Un modeste églantier , au fond d'un bois tranquille,
Heureux de ses petites fleurs,
Aux douces et fraîches couleurs,
Vivait libre et content dans son champêtre asile .
Mais un jour, on l'arrache, on l'emporte, on l'exile,
On le transplante ailleurs, on lui coupe les bras,
Puis on lui fend la peau, puis sous la peau l'on glisse
Un bourgeon de rosier qu'il faudra qu'il nourrisse.
A partir de ce jour hélas !
La force, la sève, la vie,
A sa pauvre tige est ravie
Pour l'étranger qu'il n'aime pas.
Cette touffe de fleurs, ce tendre et vert feuillage
Que portent ses jets vigoureux,
Ils ne sont pas à lui ; dans son triste esclavage,
Il produit seulement pour un maître orgueilleux.
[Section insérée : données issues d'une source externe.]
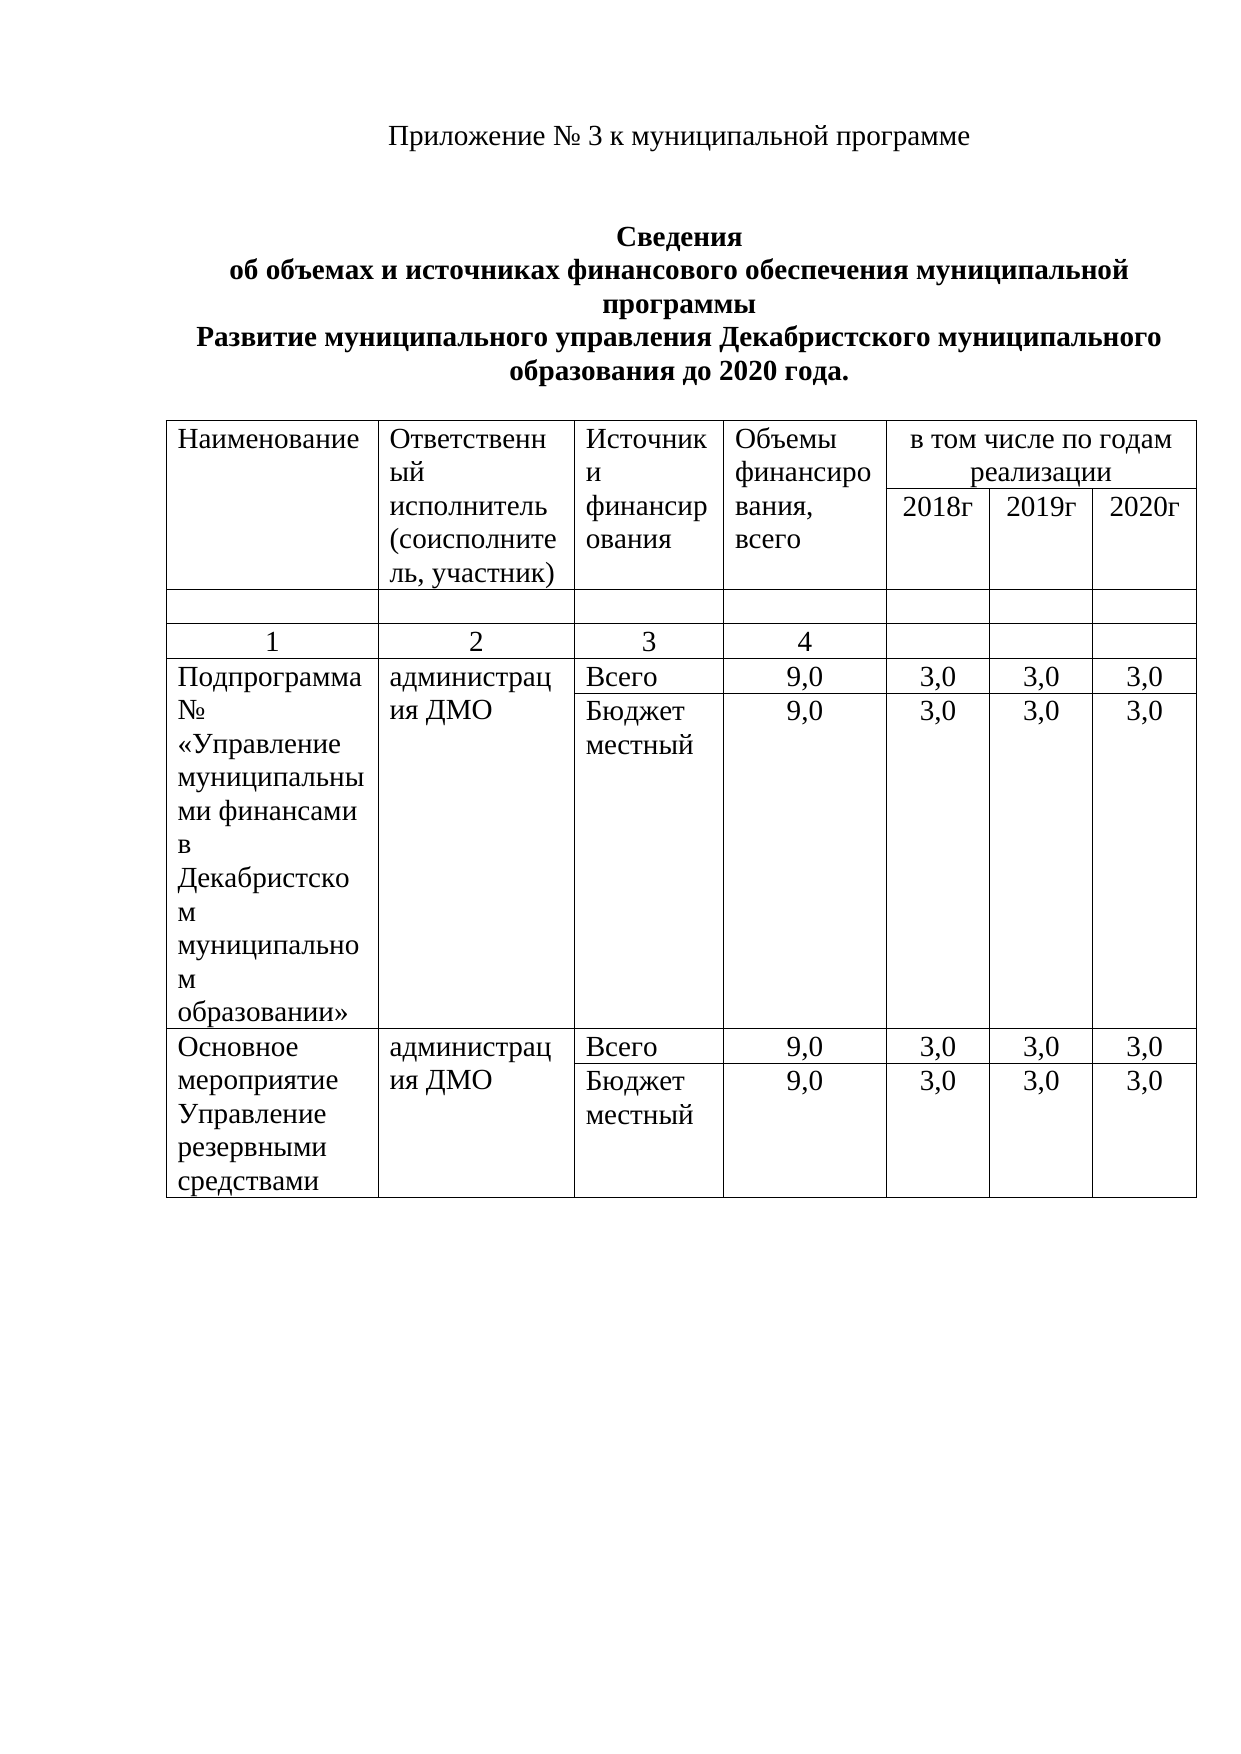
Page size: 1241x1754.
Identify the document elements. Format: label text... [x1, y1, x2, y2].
Mais au-dessous des tiges franches,
Un sauvage bourgeon en secret se fait jour,
Et, tout petit d'abord , ce bourgeon à son tour
Va se développer en branches.
La nature aussitôt a repris tous ses droits.
Notre églantier retient sa sève ;
Il ne veut plus qu'elle s'élève
Jusques à son tyran qu'il réduit aux abois ;
Il la prodigue toute à la tige nouvelle,
Il n'en a pas de trop pour elle.
Mais le maître, s'apercevant
De la tentative rebelle,
Coupe le bourgeon infidèle,
Et tout va comme auparavant.
A quelque temps de là, cependant on remarque
Que le rosier languit, et que du fier monarque
La pourpre a perdu son éclat,
Tandis que l'églantier se trouve en bon état.
Cherchez bien ; car le pauvre esclave,
Contre la puissance qu'il brave,
Est ingénieux, obstiné.
L'églantier a poussé, dans l'ombre et le silence,
Un drageon souterrain qui s'allonge, s'élance,
Et qui de fleurs à lui se verra couronné.
Le rosier meurt, l'esclave avec le maître tombe,
Privé du suc vital qu'il n'a pas ménagé,
Car à lui-même enfin jamais il n'a songé ;
Mais si pour ses fils il succombe,
Il meurt du moins libre et vengé.
Tel périt en noble victime,
Et souvent trop peu regretté,
Le héros-citoyen qu'anime
L'amour de la patrie et de la liberté.